▶ EXERCISE GOAL: Each line of the material should be set down exactly. Pictures are not part of the copy.

▶ RECORDED INFORMATION:
====

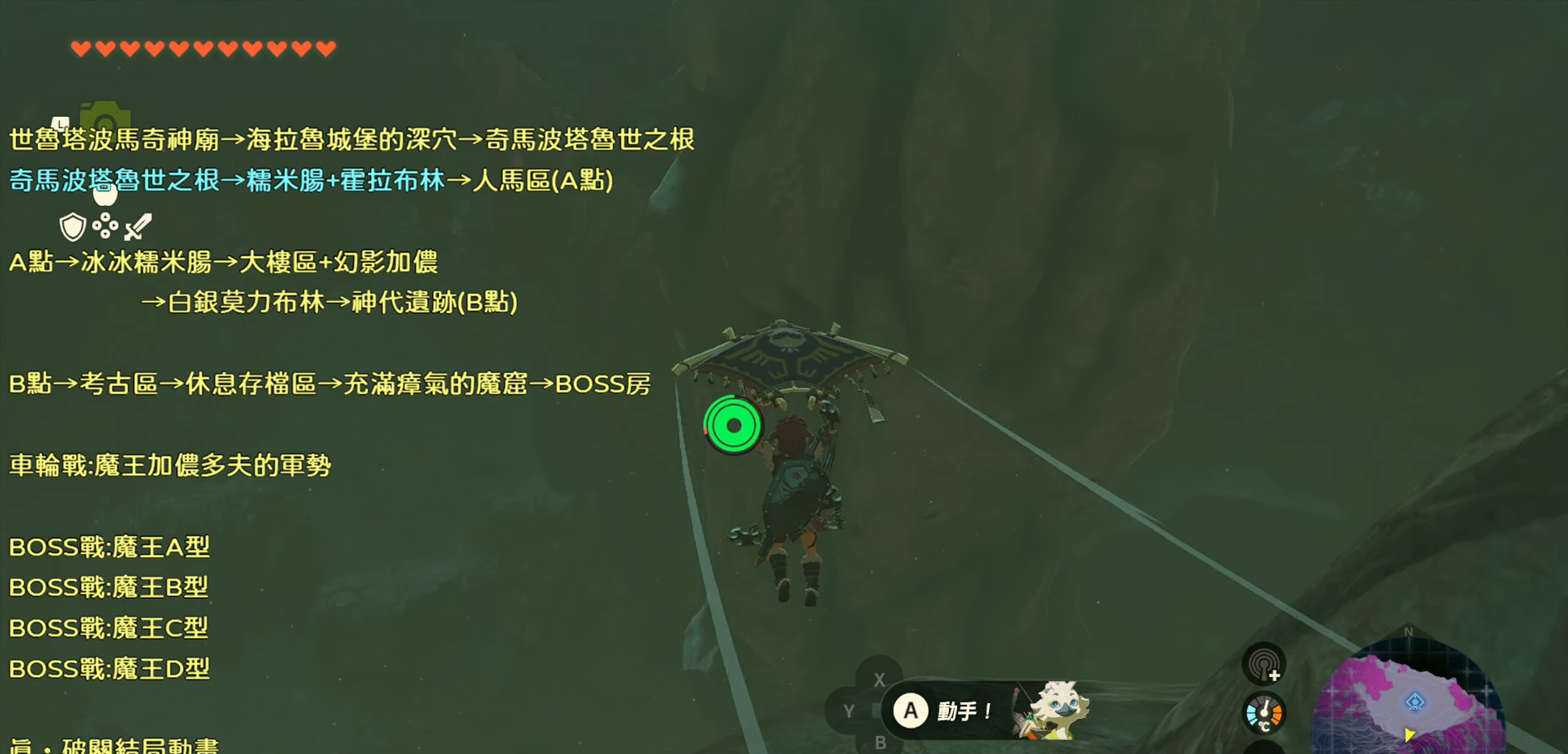
{"buttons": [], "left_stick": "up", "right_stick": "center", "events": [[333, "right_stick", "center"]]}
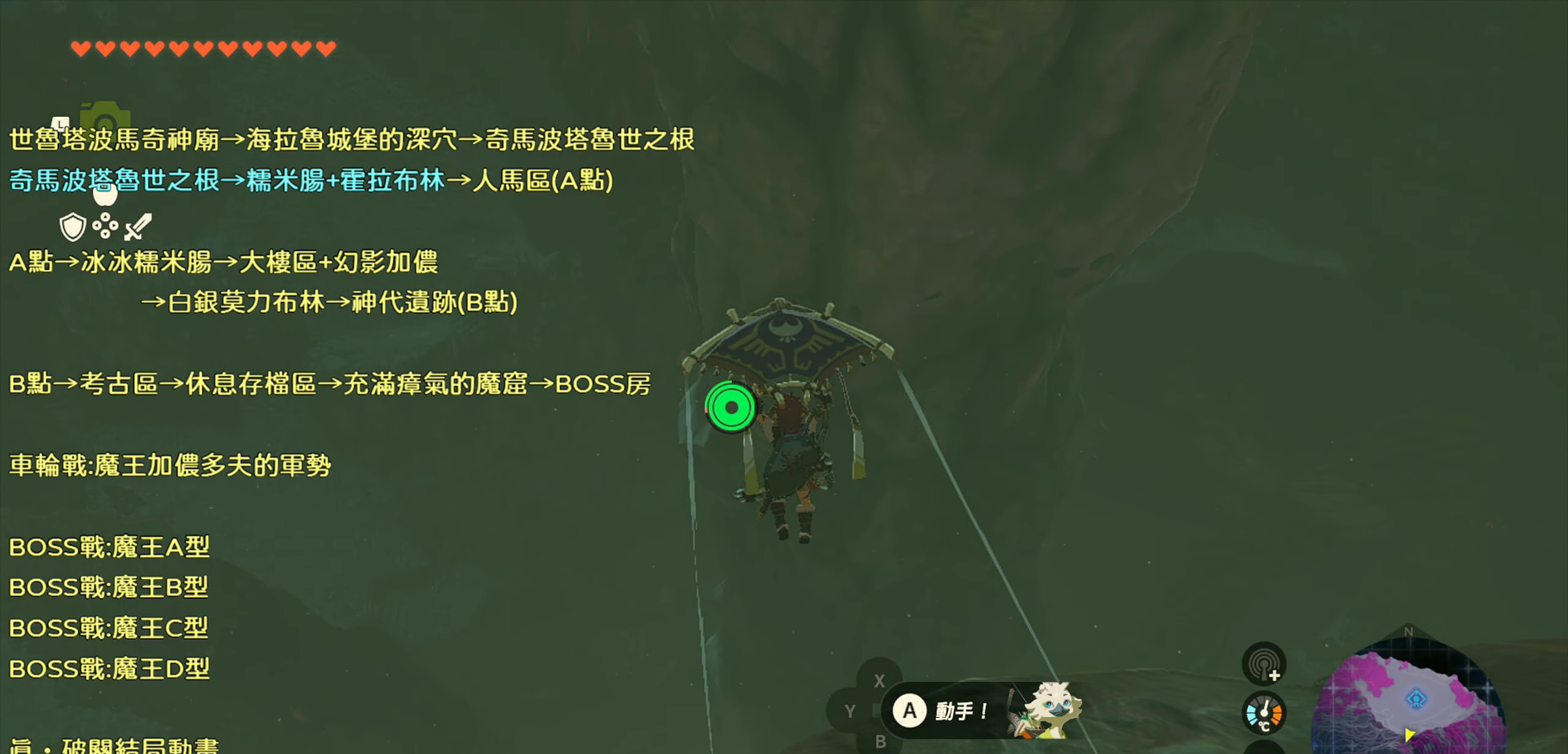
{"buttons": [], "left_stick": "up", "right_stick": "center", "events": [[33, "right_stick", "down"], [333, "right_stick", "center"]]}
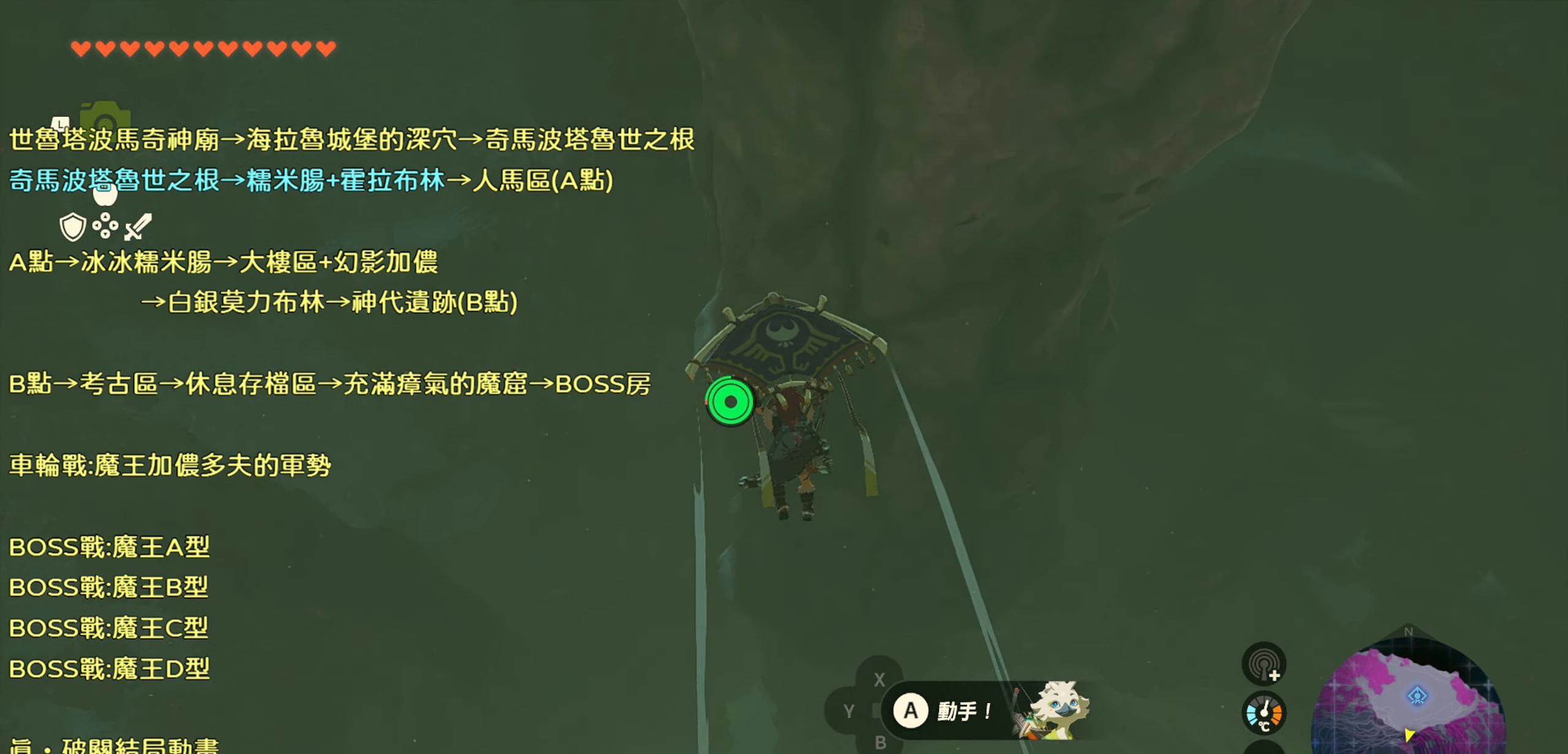
{"buttons": ["R1"], "left_stick": "up-left", "right_stick": "center", "events": [[67, "R1", "down"], [217, "left_stick", "up-left"]]}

====

▶ WRITTEN RESPONSE:
{"buttons": [], "left_stick": "up", "right_stick": "center", "events": [[333, "right_stick", "center"]]}
{"buttons": [], "left_stick": "up", "right_stick": "center", "events": [[33, "right_stick", "down"], [333, "right_stick", "center"]]}
{"buttons": ["R1"], "left_stick": "up-left", "right_stick": "center", "events": [[67, "R1", "down"], [217, "left_stick", "up-left"]]}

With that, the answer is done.